Just
Me
07.29.01
Big Daddy.
Dead Hero.
Kra-Z.
Just a few of the names I call myself. More precisely, just a few of the names
that others call me.
Some say they're masks. Disguises to hide the true me.
Maybe they were right. Once upon a time. But that's not the way it is anymore.
Not really. At least not always.
They're all just the people I wish I could be. The larger-than-life versions
of the different pieces of me.
Big Daddy is huge. He himself is a larger-than-life version of me. Full of confidence,
but not ego. The smoothest of talkers with the most slippery of backs. Nothing
phases him. Everything pleases him. And everything is "all good". People love
him for all of that, and because he makes them feel the same way.
And I love being called Big Daddy.
Dead Hero is just as I've described him to be. Something that was destroyed in
a kid has returned to be stronger, burn brighter, and create more than he ever
did. When he's dark and brooding, it's because "he's an artist." When he's out
of sorts and different, it's because he's just "practicing to be eccentric." When
he's soft and mushy, it's because he Loves deeper than the ocean.

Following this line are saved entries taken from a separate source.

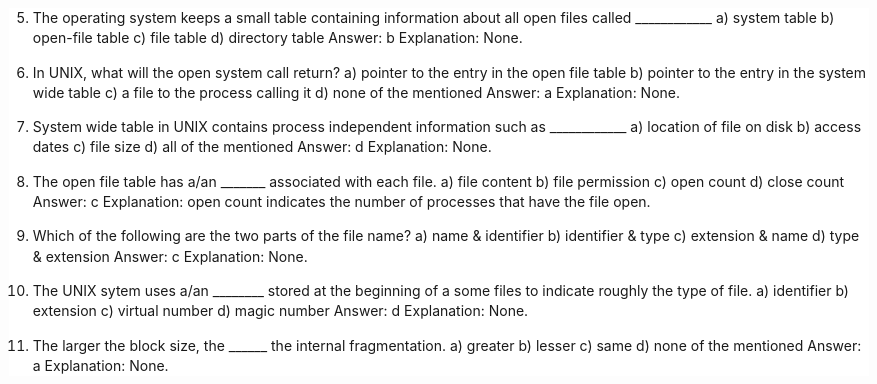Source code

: 5. The operating system keeps a small table containing information about all open files called ____________
a) system table
b) open-file table
c) file table
d) directory table
Answer: b
Explanation: None.


6. In UNIX, what will the open system call return?
a) pointer to the entry in the open file table
b) pointer to the entry in the system wide table
c) a file to the process calling it
d) none of the mentioned
Answer: a
Explanation: None.

7. System wide table in UNIX contains process independent information such as ____________
a) location of file on disk
b) access dates
c) file size
d) all of the mentioned
Answer: d
Explanation: None.

8. The open file table has a/an _______ associated with each file.
a) file content
b) file permission
c) open count
d) close count
Answer: c
Explanation: open count indicates the number of processes that have the file open.

9. Which of the following are the two parts of the file name?
a) name & identifier
b) identifier & type
c) extension & name
d) type & extension
Answer: c
Explanation: None.

1. The UNIX sytem uses a/an ________ stored at the beginning of a some files to indicate roughly the type of file.
a) identifier
b) extension
c) virtual number
d) magic number
Answer: d
Explanation: None.

2. The larger the block size, the ______ the internal fragmentation.
a) greater
b) lesser
c) same
d) none of the mentioned
Answer: a
Explanation: None.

And I don't like being called Dead Hero.
Kra-Z is the reaction to every action of fear and control. The first one out
on the dance floor, the first one on the mic, and the first one not embarrassed
to be embarrassed. The guy going out the third floor window to see if he can,
just in case he has to. The guy threatening to kick the shit out of a national
recording artist during an MTV taping, and having a few hundred people cheering
him on. The guy lighting himself on fire for the entertainment of others.

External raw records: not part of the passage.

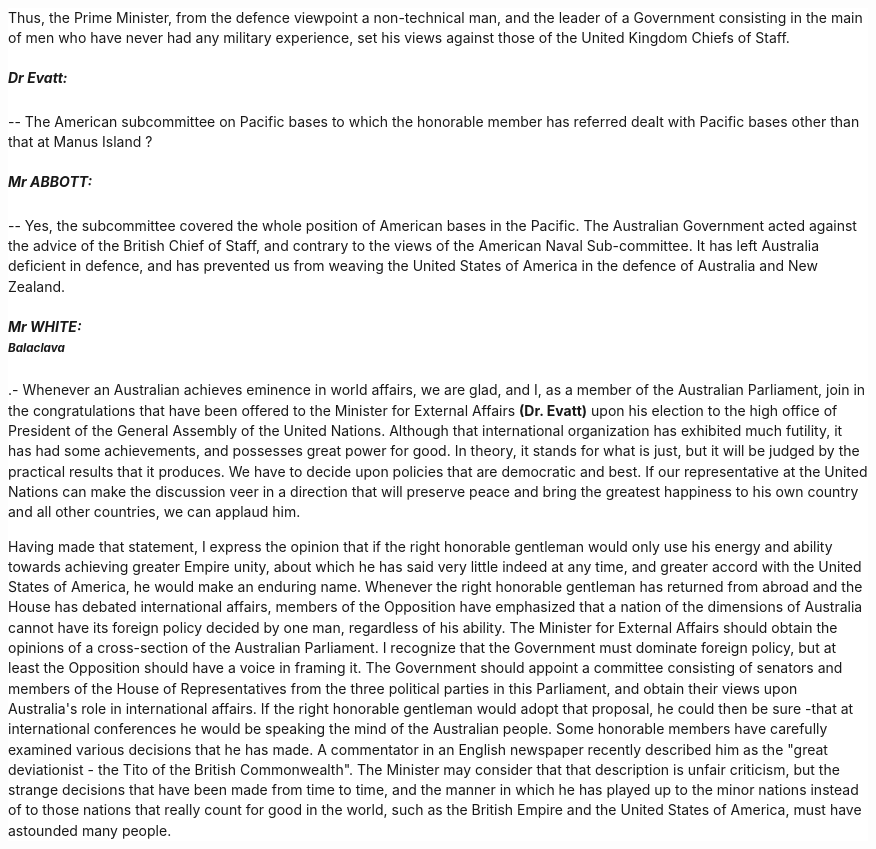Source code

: Thus, the Prime Minister, from the defence viewpoint a non-technical man, and the leader of a Government consisting in the main of men who have never had any military experience, set his views against those of the United Kingdom Chiefs of Staff. 

##### Dr Evatt:

--  The American subcommittee on Pacific bases to which the honorable member has referred dealt with Pacific bases other than that at Manus Island ? 

##### Mr ABBOTT:

-- Yes, the subcommittee covered the whole position of American bases in the Pacific. The Australian Government acted against the advice of the British Chief of Staff, and contrary to the views of the American Naval Sub-committee. It has left Australia deficient in defence, and has prevented us from weaving the United States of America in the defence of Australia and New Zealand. 

##### Mr WHITE:<br><small class="text-muted">Balaclava</small>

.- Whenever an Australian achieves eminence in world affairs, we are glad, and I, as a member of the Australian Parliament, join in the congratulations that have been offered to the Minister for External Affairs  **(Dr. Evatt)**  upon his election to the high office of  President  of the General Assembly of the United Nations. Although that international organization has exhibited much futility, it has had some achievements, and possesses great power for good. In theory, it stands for what is just, but it will be judged by the practical results that  it produces. We have to decide upon policies that are democratic and best. If our representative at the United Nations can make the discussion veer in a direction that will preserve peace and bring the greatest happiness to his own country and all other countries, we can applaud him. 

Having made that statement, I express the opinion that if the right honorable gentleman would only use his energy and ability towards achieving greater Empire unity, about which he has said very little indeed at any time, and greater accord with the United States of America, he would make an enduring name. Whenever the right honorable gentleman has returned from abroad and the House has debated international affairs, members of the Opposition have emphasized that a nation of the dimensions of Australia cannot have its foreign policy decided by one man, regardless of his ability. The Minister for External Affairs should obtain the opinions of a cross-section of the Australian Parliament. I recognize that the Government must dominate foreign policy, but at least the Opposition should have a voice in framing it. The Government should appoint a committee consisting of senators and members of the House of Representatives from the three political parties in this Parliament, and obtain their views upon Australia's role in international affairs. If the right honorable gentleman would adopt that proposal, he could then be sure -that at international conferences he would be speaking the mind of the Australian people. Some honorable members have carefully examined various decisions that he has made. A commentator in an English newspaper recently described him as the "great deviationist - the Tito of the British Commonwealth". The Minister may consider that that description is unfair criticism, but the strange decisions that have been made from time to time, and the manner in which he has played up to the minor nations instead of to those nations that really count for good in the world, such as the British Empire and the United States of America, must have astounded many people.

And I kinda miss being called Kra-Z.
It used to be that I hid behind Kra-Z, used him as a way to prove that I was
different from everyone else... needing to prove it to everyone else and to myself.
It used to be that I used Dead Hero as an excuse to be strange and "artistic" in
the face of people that would prefer I be more like them.
It used to be that I used Big Daddy to help me feel better than people, cooler,
someone to look up to. A rock star that wasn't. Because I was the furthest thing
from all that at the time.
But now... I realize those things served their purpose. And I don't have to prove
myself to anyone anymore. And the truth is that I never did.
I AM different, whether it's apparent or not. And that's a good thing. Most of
the time. But it's not something I have to try to be.
I AM an artist. Born that way, will die that way. And whether my creations prove
that to others or not, it's what I am.
I AM someone people can look up to, cooler than most, more level than most, and
more deserving of It than most, because I want to make those around me feel the
same way.
I do love being called by my nicknames by those I don't really know because It
still sets me a bit apart. But when those people get to know me, they realize
that whatever name of mine they met, whatever "character" of mine they met...
underneath It all, I'm just me.
And I think that's a pretty good thing.